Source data
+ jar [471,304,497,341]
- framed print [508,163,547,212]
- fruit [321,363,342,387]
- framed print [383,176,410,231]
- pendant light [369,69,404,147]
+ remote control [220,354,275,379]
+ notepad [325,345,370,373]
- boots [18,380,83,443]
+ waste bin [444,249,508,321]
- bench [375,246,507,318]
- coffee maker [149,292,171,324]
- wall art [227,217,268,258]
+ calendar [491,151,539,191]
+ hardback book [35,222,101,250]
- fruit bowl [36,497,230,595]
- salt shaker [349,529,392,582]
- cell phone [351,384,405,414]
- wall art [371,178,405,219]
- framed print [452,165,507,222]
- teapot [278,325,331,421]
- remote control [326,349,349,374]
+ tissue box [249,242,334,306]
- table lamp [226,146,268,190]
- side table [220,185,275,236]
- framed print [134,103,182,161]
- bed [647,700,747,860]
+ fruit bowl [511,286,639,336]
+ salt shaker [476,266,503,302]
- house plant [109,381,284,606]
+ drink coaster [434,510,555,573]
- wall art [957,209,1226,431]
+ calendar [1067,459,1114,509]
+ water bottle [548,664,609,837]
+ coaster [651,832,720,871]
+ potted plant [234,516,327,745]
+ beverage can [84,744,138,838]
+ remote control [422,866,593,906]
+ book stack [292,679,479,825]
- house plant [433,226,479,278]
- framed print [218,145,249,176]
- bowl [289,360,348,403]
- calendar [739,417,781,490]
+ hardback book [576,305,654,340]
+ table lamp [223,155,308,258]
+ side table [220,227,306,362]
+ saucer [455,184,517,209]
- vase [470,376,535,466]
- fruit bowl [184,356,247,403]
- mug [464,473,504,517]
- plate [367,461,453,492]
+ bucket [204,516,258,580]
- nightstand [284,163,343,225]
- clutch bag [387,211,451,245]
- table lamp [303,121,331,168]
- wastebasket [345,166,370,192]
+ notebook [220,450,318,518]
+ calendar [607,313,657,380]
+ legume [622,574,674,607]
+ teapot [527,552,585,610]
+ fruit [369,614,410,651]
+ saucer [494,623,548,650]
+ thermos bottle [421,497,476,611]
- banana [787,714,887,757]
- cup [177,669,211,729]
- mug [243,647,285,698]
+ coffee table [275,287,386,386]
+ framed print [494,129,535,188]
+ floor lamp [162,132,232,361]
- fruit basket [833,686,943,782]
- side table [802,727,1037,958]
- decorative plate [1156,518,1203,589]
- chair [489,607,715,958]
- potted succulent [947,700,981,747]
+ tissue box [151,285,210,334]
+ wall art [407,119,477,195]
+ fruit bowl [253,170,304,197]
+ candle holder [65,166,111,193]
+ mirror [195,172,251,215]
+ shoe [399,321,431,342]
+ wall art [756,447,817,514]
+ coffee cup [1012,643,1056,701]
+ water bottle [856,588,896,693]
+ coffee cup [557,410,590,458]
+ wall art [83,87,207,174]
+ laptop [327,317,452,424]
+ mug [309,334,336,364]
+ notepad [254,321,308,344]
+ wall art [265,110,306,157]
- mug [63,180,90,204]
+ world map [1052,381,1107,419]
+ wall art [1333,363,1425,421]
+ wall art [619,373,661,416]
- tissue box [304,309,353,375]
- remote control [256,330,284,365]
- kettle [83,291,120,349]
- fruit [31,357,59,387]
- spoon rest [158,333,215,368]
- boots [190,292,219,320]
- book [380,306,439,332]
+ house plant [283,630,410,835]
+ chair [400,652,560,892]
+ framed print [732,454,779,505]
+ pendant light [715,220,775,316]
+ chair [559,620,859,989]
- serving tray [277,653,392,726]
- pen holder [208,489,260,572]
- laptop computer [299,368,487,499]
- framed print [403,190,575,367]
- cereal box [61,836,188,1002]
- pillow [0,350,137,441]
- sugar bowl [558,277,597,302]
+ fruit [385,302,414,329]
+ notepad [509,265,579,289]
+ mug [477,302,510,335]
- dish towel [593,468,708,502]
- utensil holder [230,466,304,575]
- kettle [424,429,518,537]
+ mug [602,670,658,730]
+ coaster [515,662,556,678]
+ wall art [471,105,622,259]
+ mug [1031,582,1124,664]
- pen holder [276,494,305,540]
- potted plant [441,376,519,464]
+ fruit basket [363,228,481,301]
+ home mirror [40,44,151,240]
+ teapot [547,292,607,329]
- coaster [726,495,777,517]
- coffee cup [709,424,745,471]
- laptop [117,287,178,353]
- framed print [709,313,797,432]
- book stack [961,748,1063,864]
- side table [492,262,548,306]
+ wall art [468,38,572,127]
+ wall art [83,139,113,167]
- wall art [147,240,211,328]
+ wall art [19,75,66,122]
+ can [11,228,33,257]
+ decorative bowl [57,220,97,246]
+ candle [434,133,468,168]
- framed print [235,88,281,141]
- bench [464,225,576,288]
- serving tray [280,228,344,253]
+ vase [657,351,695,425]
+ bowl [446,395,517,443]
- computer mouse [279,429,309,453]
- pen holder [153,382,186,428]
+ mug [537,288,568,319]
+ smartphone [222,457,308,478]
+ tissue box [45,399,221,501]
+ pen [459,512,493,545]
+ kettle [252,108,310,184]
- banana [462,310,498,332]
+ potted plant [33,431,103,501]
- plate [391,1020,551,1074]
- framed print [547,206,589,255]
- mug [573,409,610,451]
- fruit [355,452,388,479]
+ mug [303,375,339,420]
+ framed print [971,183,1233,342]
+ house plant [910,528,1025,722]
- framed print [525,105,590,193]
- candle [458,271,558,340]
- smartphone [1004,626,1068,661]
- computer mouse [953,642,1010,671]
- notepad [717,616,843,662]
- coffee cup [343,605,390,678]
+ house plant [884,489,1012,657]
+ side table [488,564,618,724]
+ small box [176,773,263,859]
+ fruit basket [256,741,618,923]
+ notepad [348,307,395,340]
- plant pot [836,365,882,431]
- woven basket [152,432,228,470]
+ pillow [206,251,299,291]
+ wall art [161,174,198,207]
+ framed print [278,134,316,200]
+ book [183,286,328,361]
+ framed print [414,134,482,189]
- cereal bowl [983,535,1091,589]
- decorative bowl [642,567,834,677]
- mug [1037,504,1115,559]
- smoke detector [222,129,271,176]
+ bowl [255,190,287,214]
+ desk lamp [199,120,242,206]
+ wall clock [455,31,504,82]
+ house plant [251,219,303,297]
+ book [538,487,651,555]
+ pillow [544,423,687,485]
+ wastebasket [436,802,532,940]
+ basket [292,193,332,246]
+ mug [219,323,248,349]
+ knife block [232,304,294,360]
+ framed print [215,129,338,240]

Assigned task: An unaltered transcription of all the data above is needed.

Answer for this exercise:
+ jar [471,304,497,341]
- framed print [508,163,547,212]
- fruit [321,363,342,387]
- framed print [383,176,410,231]
- pendant light [369,69,404,147]
+ remote control [220,354,275,379]
+ notepad [325,345,370,373]
- boots [18,380,83,443]
+ waste bin [444,249,508,321]
- bench [375,246,507,318]
- coffee maker [149,292,171,324]
- wall art [227,217,268,258]
+ calendar [491,151,539,191]
+ hardback book [35,222,101,250]
- fruit bowl [36,497,230,595]
- salt shaker [349,529,392,582]
- cell phone [351,384,405,414]
- wall art [371,178,405,219]
- framed print [452,165,507,222]
- teapot [278,325,331,421]
- remote control [326,349,349,374]
+ tissue box [249,242,334,306]
- table lamp [226,146,268,190]
- side table [220,185,275,236]
- framed print [134,103,182,161]
- bed [647,700,747,860]
+ fruit bowl [511,286,639,336]
+ salt shaker [476,266,503,302]
- house plant [109,381,284,606]
+ drink coaster [434,510,555,573]
- wall art [957,209,1226,431]
+ calendar [1067,459,1114,509]
+ water bottle [548,664,609,837]
+ coaster [651,832,720,871]
+ potted plant [234,516,327,745]
+ beverage can [84,744,138,838]
+ remote control [422,866,593,906]
+ book stack [292,679,479,825]
- house plant [433,226,479,278]
- framed print [218,145,249,176]
- bowl [289,360,348,403]
- calendar [739,417,781,490]
+ hardback book [576,305,654,340]
+ table lamp [223,155,308,258]
+ side table [220,227,306,362]
+ saucer [455,184,517,209]
- vase [470,376,535,466]
- fruit bowl [184,356,247,403]
- mug [464,473,504,517]
- plate [367,461,453,492]
+ bucket [204,516,258,580]
- nightstand [284,163,343,225]
- clutch bag [387,211,451,245]
- table lamp [303,121,331,168]
- wastebasket [345,166,370,192]
+ notebook [220,450,318,518]
+ calendar [607,313,657,380]
+ legume [622,574,674,607]
+ teapot [527,552,585,610]
+ fruit [369,614,410,651]
+ saucer [494,623,548,650]
+ thermos bottle [421,497,476,611]
- banana [787,714,887,757]
- cup [177,669,211,729]
- mug [243,647,285,698]
+ coffee table [275,287,386,386]
+ framed print [494,129,535,188]
+ floor lamp [162,132,232,361]
- fruit basket [833,686,943,782]
- side table [802,727,1037,958]
- decorative plate [1156,518,1203,589]
- chair [489,607,715,958]
- potted succulent [947,700,981,747]
+ tissue box [151,285,210,334]
+ wall art [407,119,477,195]
+ fruit bowl [253,170,304,197]
+ candle holder [65,166,111,193]
+ mirror [195,172,251,215]
+ shoe [399,321,431,342]
+ wall art [756,447,817,514]
+ coffee cup [1012,643,1056,701]
+ water bottle [856,588,896,693]
+ coffee cup [557,410,590,458]
+ wall art [83,87,207,174]
+ laptop [327,317,452,424]
+ mug [309,334,336,364]
+ notepad [254,321,308,344]
+ wall art [265,110,306,157]
- mug [63,180,90,204]
+ world map [1052,381,1107,419]
+ wall art [1333,363,1425,421]
+ wall art [619,373,661,416]
- tissue box [304,309,353,375]
- remote control [256,330,284,365]
- kettle [83,291,120,349]
- fruit [31,357,59,387]
- spoon rest [158,333,215,368]
- boots [190,292,219,320]
- book [380,306,439,332]
+ house plant [283,630,410,835]
+ chair [400,652,560,892]
+ framed print [732,454,779,505]
+ pendant light [715,220,775,316]
+ chair [559,620,859,989]
- serving tray [277,653,392,726]
- pen holder [208,489,260,572]
- laptop computer [299,368,487,499]
- framed print [403,190,575,367]
- cereal box [61,836,188,1002]
- pillow [0,350,137,441]
- sugar bowl [558,277,597,302]
+ fruit [385,302,414,329]
+ notepad [509,265,579,289]
+ mug [477,302,510,335]
- dish towel [593,468,708,502]
- utensil holder [230,466,304,575]
- kettle [424,429,518,537]
+ mug [602,670,658,730]
+ coaster [515,662,556,678]
+ wall art [471,105,622,259]
+ mug [1031,582,1124,664]
- pen holder [276,494,305,540]
- potted plant [441,376,519,464]
+ fruit basket [363,228,481,301]
+ home mirror [40,44,151,240]
+ teapot [547,292,607,329]
- coaster [726,495,777,517]
- coffee cup [709,424,745,471]
- laptop [117,287,178,353]
- framed print [709,313,797,432]
- book stack [961,748,1063,864]
- side table [492,262,548,306]
+ wall art [468,38,572,127]
+ wall art [83,139,113,167]
- wall art [147,240,211,328]
+ wall art [19,75,66,122]
+ can [11,228,33,257]
+ decorative bowl [57,220,97,246]
+ candle [434,133,468,168]
- framed print [235,88,281,141]
- bench [464,225,576,288]
- serving tray [280,228,344,253]
+ vase [657,351,695,425]
+ bowl [446,395,517,443]
- computer mouse [279,429,309,453]
- pen holder [153,382,186,428]
+ mug [537,288,568,319]
+ smartphone [222,457,308,478]
+ tissue box [45,399,221,501]
+ pen [459,512,493,545]
+ kettle [252,108,310,184]
- banana [462,310,498,332]
+ potted plant [33,431,103,501]
- plate [391,1020,551,1074]
- framed print [547,206,589,255]
- mug [573,409,610,451]
- fruit [355,452,388,479]
+ mug [303,375,339,420]
+ framed print [971,183,1233,342]
+ house plant [910,528,1025,722]
- framed print [525,105,590,193]
- candle [458,271,558,340]
- smartphone [1004,626,1068,661]
- computer mouse [953,642,1010,671]
- notepad [717,616,843,662]
- coffee cup [343,605,390,678]
+ house plant [884,489,1012,657]
+ side table [488,564,618,724]
+ small box [176,773,263,859]
+ fruit basket [256,741,618,923]
+ notepad [348,307,395,340]
- plant pot [836,365,882,431]
- woven basket [152,432,228,470]
+ pillow [206,251,299,291]
+ wall art [161,174,198,207]
+ framed print [278,134,316,200]
+ book [183,286,328,361]
+ framed print [414,134,482,189]
- cereal bowl [983,535,1091,589]
- decorative bowl [642,567,834,677]
- mug [1037,504,1115,559]
- smoke detector [222,129,271,176]
+ bowl [255,190,287,214]
+ desk lamp [199,120,242,206]
+ wall clock [455,31,504,82]
+ house plant [251,219,303,297]
+ book [538,487,651,555]
+ pillow [544,423,687,485]
+ wastebasket [436,802,532,940]
+ basket [292,193,332,246]
+ mug [219,323,248,349]
+ knife block [232,304,294,360]
+ framed print [215,129,338,240]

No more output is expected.